Can MLPs learn to match dot product similarity in practice?
Universal approximation theory suggests MLPs should learn any similarity function, including dot product. But does this theoretical promise hold up when training on real, finite datasets with practical constraints?
The Neural Collaborative Filtering paper popularized replacing the dot product with a learned MLP for combining user and item embeddings. The justification was theoretical: an MLP is a universal function approximator, so it can in principle learn any similarity function — including dot product — and presumably better ones. Rendle et al.'s revisit shows this argument fails empirically and operationally.
Empirically, with careful hyperparameter selection, a properly configured dot product baseline substantially outperforms the MLP. Even more pointedly, learning a dot product through an MLP requires a large model capacity and a lot of training data — the universal approximation guarantee is asymptotic, and finite-data inductive bias matters more than expressiveness. The MLP is too flexible for the task; its inductive bias points away from the simple geometric similarity that actually fits the data.
Operationally, dot products allow maximum-inner-product search over precomputed item embeddings, which is fast enough for real-time serving over millions of items.
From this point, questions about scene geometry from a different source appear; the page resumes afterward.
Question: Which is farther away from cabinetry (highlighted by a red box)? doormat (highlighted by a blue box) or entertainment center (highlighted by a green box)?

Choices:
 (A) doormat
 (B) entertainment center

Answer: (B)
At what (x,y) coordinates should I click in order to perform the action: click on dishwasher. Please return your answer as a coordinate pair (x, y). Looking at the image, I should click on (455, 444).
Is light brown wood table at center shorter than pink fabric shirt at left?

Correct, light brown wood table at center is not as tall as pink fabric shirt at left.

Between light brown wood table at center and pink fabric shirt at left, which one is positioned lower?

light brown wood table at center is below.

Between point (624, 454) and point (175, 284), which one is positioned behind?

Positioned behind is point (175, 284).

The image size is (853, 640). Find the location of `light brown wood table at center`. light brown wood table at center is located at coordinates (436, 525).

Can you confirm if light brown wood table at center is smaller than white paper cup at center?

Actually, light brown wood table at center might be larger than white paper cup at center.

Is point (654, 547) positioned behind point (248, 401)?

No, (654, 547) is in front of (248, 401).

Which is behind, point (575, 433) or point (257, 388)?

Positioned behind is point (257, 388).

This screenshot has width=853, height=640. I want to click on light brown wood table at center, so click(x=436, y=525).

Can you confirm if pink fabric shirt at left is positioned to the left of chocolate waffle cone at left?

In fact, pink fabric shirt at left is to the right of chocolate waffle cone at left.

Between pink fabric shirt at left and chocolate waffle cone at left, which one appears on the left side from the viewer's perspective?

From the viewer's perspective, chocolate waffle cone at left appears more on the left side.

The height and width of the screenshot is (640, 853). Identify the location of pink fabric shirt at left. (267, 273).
MLP similarities require a forward pass per item per query — they cannot be precomputed. So even if MLPs were marginally more accurate, they would be unaffordable in production.
The takeaway: an inductive bias that matches the geometry of the problem (dot product) wins over an expressive parameterization that has to learn the geometry from scratch.
Source: Recommenders Architectures
Related concepts in this collection
-
Why does dot product beat MLP-based similarity in practice?
Neural Collaborative Filtering theory suggests MLPs should outperform dot products as universal approximators. But what explains the empirical gap, and what role do data scale and deployment constraints play?
extends: paired statement of the same Rendle result emphasizing the inductive-bias-vs-capacity framing
-
Can simpler models beat deep networks for recommendation systems?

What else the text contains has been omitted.